Forged under authoritarian rule, the NLD has been, in some ways, a mirror image of the country’s ruling Union Solidarity and Development Party. Unable to convene party meetings, with its leaders often jailed and the party itself officially banned for much of its existence, the NLD could not hold elections. Leaders had to be appointed. Secret and summary decisions had to be made. And in the unforgiving narrative of repression which has long governed Burma there were heroes who were not to be questioned any more than the villains they fought.
“Our party was a democratic party and the party was run by people not elected but selected; individuals like myself and Aung San Suu Kyi,” said Win Tin, 83, a journalist and one of the NLD’s three surviving founders.
In November 1988, within two months of the NLD’s founding, the party’s top leadership began planning an all-party congress to elect local and national level leaders, but was only able to hold a few township elections.
“Then all of us were sent to jail and kept there for a long time,” said Win Tin.
On Friday morning, representatives from across the country stood in neat lines outside the Taw Win restaurant, waiting to be screened for entry. Above them a row of red NLD party flags, decorated with yellow fighting peacocks, fluttered in the early light. The mood was ebullient and hopeful, as people greeted old friends and colleagues.
“I am very excited to be here,” said Nan, a 46-year old from a ruby-rich area of the northern Mandalay region, who goes by one name. “This is a step in the right direction and we hope to see the NLD transforming into a more democratic structure, in line with the changes taking place in the country.”
In addition to electing leadership committees and a party chairman at the congress, the party aims to decide on a coherent policy platform this weekend. Win Tin hopes a new, younger generation of leaders who better reflect the country’s ethnic diversity will emerge.
“At least we will have picked some people capable of leadership,” he said. “We hope. We don’t know yet.”

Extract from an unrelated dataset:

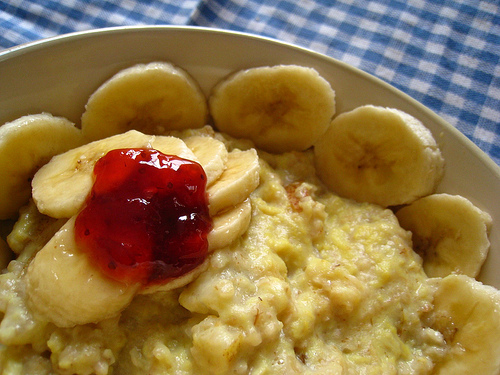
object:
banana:
[207, 64, 337, 155]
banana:
[80, 62, 209, 142]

The structure of democracy is one thing, its culture another. Most members of the NLD, like the people of Burma itself, understand the contours of democracy only through its absence. This lack of a developed political culture, some party members say, contributed to infighting and irregularities that marred some of the more than 17,000 local elections the party has convened since mid-2012 in preparation for the congress.
The years of repression and Suu Kyi’s unique, iconic stature — she is greeted by villagers with cries of “Long live mother!” — have also centralized decision-making, which critics say is bad for the broader project of democracy in the country and could weaken the NLD in upcoming elections.

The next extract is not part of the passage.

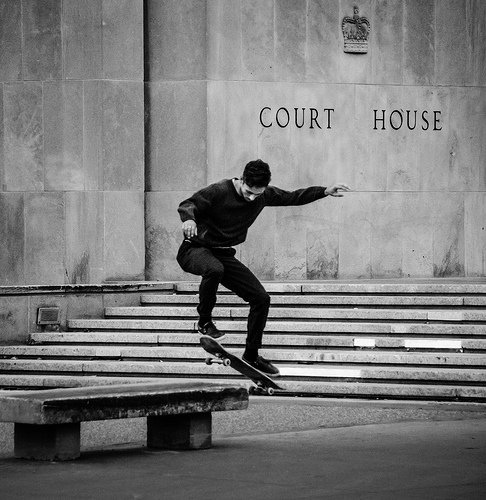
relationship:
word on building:
[259, 105, 335, 133] [1, 1, 484, 343]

“All the party decisions are dependent on just Daw Aung San Suu Kyi and became a burden to her,” said Yan Myo Thein, a 43-year-old former student activist and political analyst, who is not a member of the NLD. “The decisions are made only by one person and this is bad for the future of the country and the country’s reforms. If the party goes on like this, the support of the people on NLD will waver.”
These days, the tables outside the NLD’s Yangon headquarters are littered with the junk of celebrity. There are Aung San Suu Kyi mugs, key chains, postcards, posters, photos, pins, fans and even a few corporate day planners. All are for sale.
Inside, the tight, two-story space is plastered with her image — ever beautiful and poised — and that of her father, General Aung San, who is regarded as the founder of independent Burma.
One could be forgiven for mistaking the place a shrine, except for the general dishevelment and buzz of activity.
Some argue that the NLD needs a single, strong leader in order to tackle their formidable opponents from the ruling USDP party — men who come from the military and understand the power of hierarchy and loyalty — but others fear that the party is not currently strong enough to survive without Suu Kyi.
Phyu Phyu Thin, an HIV activist and an NLD parliamentarian, doesn’t want to speculate on a future without her.
“We pray for her good health,” she said.